My good friend Michelle Cottle, a southern expatriate, took umbrage that this was “cultural profiling.” Okay, but why are these states the first ones we’ve seen that have sullen convicts in garish prisoner stripes hauling around ballot boxes? We have been able to follow primary voting in many other parts of the country without wondering if we had dropped in on a scene from Cool Hand Luke. A flustered Wolf Blitzer, taking in the scene, commented awkwardly, “they’ve been asked — they’ve been told, actually” to haul ballot boxes. What we have here is a failure to communicate.

And speaking of a failure to communicate, the Republican war on TelePrompTers has poetically backfired. It began as a quasi-racist meme among the fever swamps of the right, a way for right-wingers to express their belief that Obama is a brainless talking doll. By catering to it, Republicans backed themselves into a position where they can’t use TelePrompTers at all. The result is a series of rambling election night speeches that manage to be at once frightening and dull. The speeches, like the race, just go on and on and on.

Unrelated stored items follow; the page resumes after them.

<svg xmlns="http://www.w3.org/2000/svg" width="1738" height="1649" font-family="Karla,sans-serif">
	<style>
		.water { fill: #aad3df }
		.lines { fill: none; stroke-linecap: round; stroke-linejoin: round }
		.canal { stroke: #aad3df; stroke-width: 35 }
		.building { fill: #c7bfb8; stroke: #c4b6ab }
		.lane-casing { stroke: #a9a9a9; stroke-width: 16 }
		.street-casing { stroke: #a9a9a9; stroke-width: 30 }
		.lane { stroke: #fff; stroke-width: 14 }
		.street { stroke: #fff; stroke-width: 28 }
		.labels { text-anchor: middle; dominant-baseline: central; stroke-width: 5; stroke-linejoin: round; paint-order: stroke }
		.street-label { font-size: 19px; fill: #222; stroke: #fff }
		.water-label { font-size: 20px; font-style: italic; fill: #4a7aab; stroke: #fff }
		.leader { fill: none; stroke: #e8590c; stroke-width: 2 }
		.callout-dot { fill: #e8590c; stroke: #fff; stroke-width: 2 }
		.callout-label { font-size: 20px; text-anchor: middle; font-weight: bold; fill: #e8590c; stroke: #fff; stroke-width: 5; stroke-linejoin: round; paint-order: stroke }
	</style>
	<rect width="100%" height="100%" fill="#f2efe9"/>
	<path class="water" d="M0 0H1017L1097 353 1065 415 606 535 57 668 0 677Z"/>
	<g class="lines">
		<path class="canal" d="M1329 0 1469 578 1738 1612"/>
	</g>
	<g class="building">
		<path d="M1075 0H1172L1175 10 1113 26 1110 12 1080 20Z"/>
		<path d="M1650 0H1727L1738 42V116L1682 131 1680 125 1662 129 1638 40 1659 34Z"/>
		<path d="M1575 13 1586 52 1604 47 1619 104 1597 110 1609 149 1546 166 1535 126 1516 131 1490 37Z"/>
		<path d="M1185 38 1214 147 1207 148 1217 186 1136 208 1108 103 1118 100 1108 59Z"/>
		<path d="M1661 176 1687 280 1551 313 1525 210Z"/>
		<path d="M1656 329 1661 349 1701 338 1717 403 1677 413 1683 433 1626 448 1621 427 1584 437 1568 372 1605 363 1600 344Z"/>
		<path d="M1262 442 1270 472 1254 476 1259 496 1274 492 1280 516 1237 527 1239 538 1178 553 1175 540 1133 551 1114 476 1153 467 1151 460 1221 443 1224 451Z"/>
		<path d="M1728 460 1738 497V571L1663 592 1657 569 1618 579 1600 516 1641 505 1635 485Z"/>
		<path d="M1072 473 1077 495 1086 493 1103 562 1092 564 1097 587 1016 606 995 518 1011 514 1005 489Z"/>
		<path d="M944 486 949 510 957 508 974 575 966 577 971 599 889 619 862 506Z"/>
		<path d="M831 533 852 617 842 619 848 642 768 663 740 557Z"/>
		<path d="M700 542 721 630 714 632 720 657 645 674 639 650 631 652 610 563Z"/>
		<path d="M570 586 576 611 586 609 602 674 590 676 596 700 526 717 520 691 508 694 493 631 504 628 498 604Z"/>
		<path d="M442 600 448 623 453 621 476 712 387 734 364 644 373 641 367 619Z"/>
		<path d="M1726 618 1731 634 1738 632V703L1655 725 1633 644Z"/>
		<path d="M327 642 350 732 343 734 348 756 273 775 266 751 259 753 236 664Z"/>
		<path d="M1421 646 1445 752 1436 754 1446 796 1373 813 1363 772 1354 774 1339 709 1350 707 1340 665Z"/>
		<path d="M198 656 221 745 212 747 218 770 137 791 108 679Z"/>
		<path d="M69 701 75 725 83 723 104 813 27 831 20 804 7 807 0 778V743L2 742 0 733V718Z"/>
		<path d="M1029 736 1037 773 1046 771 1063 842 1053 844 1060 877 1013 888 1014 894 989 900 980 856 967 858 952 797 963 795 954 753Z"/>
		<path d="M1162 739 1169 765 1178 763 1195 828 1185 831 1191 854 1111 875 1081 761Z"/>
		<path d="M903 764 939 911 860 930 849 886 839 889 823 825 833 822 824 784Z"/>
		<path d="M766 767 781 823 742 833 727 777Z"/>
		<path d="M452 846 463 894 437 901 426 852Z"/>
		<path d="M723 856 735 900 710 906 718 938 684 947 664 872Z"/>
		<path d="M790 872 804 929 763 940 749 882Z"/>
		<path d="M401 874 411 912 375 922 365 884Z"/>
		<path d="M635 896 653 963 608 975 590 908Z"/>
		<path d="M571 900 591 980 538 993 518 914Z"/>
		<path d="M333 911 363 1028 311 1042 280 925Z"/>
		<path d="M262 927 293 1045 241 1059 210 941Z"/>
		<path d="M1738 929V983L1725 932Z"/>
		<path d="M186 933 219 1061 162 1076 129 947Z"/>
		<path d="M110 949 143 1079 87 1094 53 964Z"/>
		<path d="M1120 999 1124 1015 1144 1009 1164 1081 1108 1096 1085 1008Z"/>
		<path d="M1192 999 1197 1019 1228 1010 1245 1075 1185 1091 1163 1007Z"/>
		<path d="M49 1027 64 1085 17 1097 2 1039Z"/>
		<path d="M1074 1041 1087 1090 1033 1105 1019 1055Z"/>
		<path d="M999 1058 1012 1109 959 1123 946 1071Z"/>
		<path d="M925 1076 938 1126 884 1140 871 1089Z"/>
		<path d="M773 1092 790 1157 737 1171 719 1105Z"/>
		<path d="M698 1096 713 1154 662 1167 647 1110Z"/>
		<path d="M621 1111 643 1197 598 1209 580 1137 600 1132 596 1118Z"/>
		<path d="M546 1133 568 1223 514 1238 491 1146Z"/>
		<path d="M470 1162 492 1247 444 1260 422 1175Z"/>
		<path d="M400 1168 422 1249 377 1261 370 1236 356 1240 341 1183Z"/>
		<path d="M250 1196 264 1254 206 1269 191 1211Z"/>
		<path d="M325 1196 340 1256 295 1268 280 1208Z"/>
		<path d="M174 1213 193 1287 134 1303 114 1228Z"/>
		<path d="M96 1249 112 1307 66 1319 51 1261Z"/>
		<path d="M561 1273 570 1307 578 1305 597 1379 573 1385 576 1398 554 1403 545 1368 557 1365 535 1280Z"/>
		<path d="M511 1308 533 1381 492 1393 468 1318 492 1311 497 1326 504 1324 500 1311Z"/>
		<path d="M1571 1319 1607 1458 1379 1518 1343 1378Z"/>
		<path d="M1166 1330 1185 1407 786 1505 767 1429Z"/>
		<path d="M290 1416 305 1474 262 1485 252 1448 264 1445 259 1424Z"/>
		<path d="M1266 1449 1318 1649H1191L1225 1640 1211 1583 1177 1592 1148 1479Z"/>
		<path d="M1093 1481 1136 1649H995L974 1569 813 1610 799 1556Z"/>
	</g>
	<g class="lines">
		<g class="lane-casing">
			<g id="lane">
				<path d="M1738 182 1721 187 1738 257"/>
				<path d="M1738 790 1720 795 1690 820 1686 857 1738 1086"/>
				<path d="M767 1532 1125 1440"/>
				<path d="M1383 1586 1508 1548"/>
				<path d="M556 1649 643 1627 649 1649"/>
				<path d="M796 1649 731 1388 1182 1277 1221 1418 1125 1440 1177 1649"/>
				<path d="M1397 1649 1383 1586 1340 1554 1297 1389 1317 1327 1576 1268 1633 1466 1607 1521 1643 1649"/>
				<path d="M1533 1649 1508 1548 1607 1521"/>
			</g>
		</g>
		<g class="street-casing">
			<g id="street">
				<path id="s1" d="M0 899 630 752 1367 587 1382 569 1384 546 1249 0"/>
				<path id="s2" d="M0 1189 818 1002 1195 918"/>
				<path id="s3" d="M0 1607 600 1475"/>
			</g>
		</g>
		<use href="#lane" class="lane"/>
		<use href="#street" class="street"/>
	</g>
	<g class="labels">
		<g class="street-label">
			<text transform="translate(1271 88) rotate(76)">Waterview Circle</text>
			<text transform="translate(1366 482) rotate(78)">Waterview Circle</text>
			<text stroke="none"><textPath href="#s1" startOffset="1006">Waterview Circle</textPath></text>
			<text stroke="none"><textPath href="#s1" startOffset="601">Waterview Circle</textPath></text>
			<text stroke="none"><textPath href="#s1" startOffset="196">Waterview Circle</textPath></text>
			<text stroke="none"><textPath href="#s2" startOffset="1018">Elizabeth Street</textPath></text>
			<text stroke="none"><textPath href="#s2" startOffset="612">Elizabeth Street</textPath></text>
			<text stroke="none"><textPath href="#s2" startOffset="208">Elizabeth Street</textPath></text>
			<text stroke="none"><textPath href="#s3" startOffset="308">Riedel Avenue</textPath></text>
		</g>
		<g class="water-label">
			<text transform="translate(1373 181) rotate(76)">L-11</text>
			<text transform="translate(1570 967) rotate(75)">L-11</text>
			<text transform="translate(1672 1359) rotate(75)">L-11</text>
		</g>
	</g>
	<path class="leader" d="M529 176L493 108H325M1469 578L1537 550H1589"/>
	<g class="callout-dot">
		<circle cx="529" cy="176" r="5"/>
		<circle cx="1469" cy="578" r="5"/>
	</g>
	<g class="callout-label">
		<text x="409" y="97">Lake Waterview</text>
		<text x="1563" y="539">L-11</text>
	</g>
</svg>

Do all those terrible election night speeches really suck because the candidates are refusing to use teleprompters? I thought it was just because each one of the remaining Republican candidates is either awkward or snarling or self-righteous or some combination of all three. But here’s what I really want to know: what’s the legal truth of the whole TelePrompTer vs. teleprompter thing? If I use it without all the weird capitalization, will some Madison Avenue lawyer send me a nasty letter demanding a correction? According to Wikipedia:

The word teleprompter, with no capitalization, had become a genericized trademark, because it is used to refer to similar systems manufactured by many different companies. The United States Patent Office does not have any live trademarks registered for the word “teleprompter”, but this does not rule out the possibility of a company enforcing the trademark without registering it.

Hmmm. The actual TelePrompTer Corporation sold its prompting business in the early 60s and got into the cable TV business. The corporation was later sold to Westinghouse, then to the New York Times, and finally to Bright House Networks. So if there’s any trademark here at all, presumably it’s owned by Bright House, which isn’t in the prompter business and couldn’t care less if I capitalize the name.

So why do so many people keep doing it?